### Dataset entries
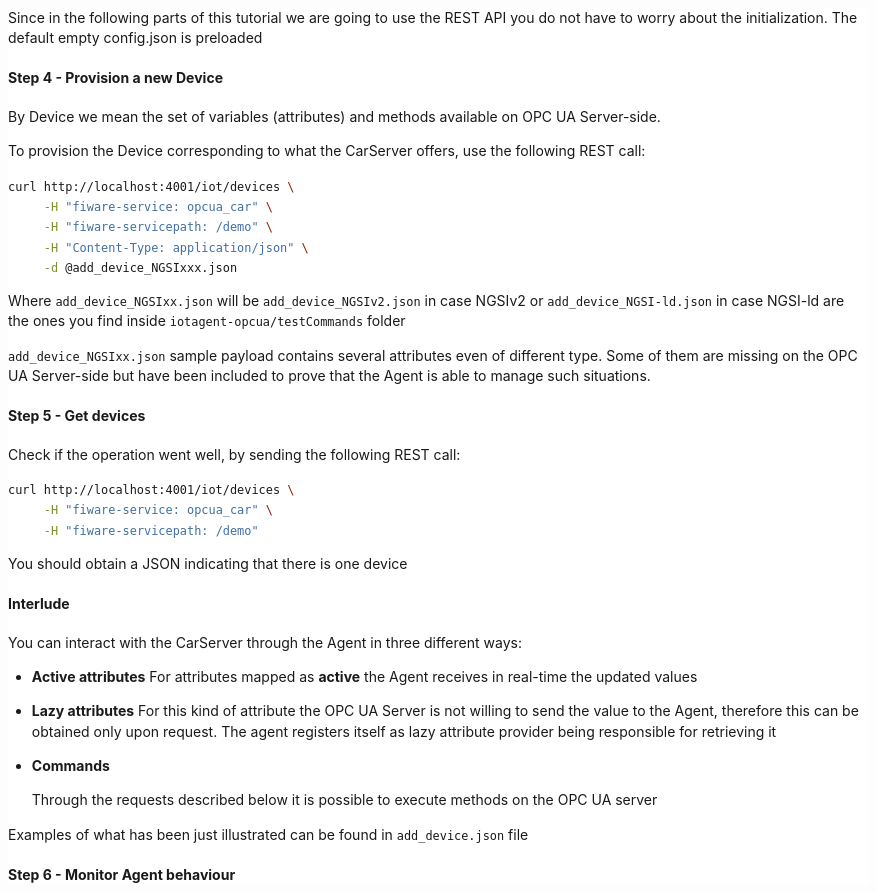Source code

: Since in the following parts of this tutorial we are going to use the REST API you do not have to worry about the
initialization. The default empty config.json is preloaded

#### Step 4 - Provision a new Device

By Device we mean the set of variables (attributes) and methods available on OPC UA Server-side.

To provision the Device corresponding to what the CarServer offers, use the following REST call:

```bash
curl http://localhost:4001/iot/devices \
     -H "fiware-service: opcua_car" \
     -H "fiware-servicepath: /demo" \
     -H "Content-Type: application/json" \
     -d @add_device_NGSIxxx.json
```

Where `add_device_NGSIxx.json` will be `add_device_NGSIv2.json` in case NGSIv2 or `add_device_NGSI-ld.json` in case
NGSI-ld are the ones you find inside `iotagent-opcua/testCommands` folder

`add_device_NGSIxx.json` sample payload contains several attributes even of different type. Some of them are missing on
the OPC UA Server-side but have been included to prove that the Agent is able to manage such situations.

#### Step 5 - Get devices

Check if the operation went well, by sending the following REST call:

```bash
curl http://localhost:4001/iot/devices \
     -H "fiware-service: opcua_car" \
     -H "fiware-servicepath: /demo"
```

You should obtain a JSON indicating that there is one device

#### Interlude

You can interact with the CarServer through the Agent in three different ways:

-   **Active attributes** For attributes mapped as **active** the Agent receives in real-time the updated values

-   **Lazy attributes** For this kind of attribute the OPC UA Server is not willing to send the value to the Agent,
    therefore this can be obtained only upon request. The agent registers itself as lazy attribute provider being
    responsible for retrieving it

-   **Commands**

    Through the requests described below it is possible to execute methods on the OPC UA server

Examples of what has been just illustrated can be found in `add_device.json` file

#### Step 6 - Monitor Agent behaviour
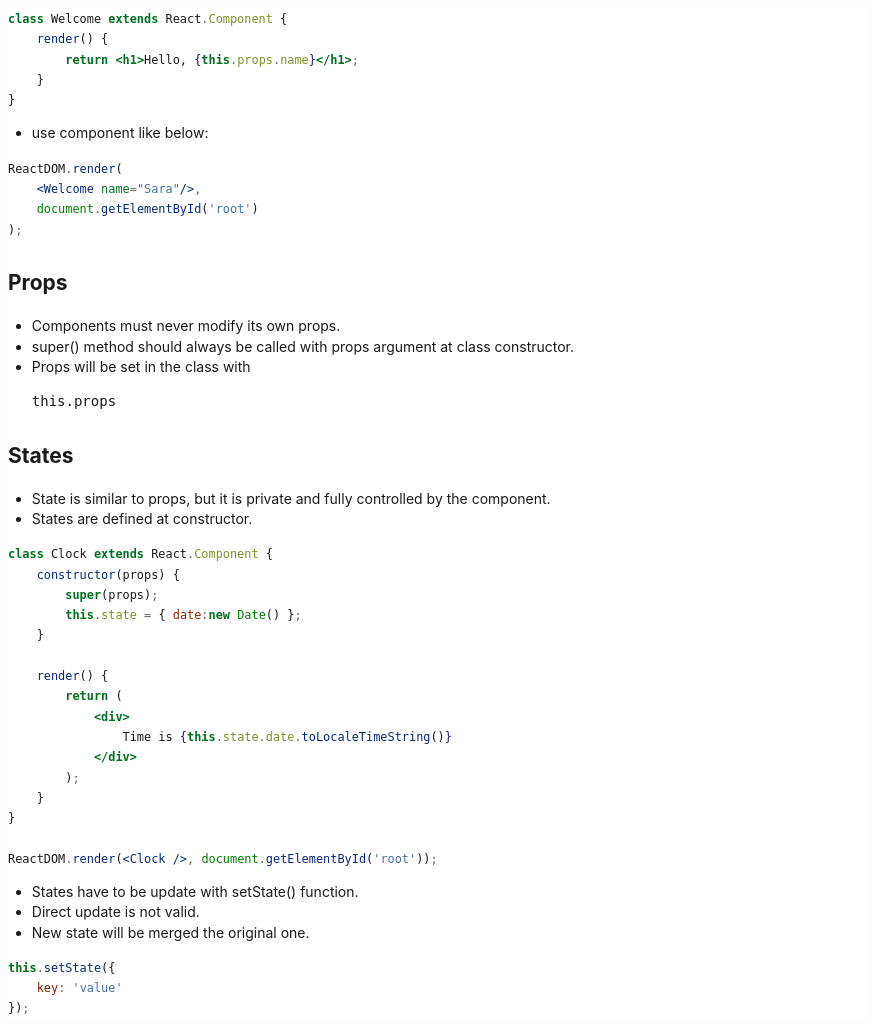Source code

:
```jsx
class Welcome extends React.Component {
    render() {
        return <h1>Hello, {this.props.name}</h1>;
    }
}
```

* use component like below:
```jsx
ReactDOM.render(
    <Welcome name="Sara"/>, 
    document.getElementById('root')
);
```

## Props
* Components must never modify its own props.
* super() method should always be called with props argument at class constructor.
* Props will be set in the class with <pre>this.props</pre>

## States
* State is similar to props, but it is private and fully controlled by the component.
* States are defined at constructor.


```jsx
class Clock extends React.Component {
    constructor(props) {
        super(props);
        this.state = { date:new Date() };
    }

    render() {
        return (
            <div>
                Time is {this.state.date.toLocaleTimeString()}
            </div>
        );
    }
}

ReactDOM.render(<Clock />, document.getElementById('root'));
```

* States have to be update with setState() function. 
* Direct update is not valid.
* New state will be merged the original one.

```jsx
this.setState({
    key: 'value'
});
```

### What you have to do
Return nothing but the lines running from the start of the data to the line with "By Device we", please, both ends included and no pictures.

### Answer to this task
Source code

: Since in the following parts of this tutorial we are going to use the REST API you do not have to worry about the
initialization. The default empty config.json is preloaded

#### Step 4 - Provision a new Device

By Device we mean the set of variables (attributes) and methods available on OPC UA Server-side.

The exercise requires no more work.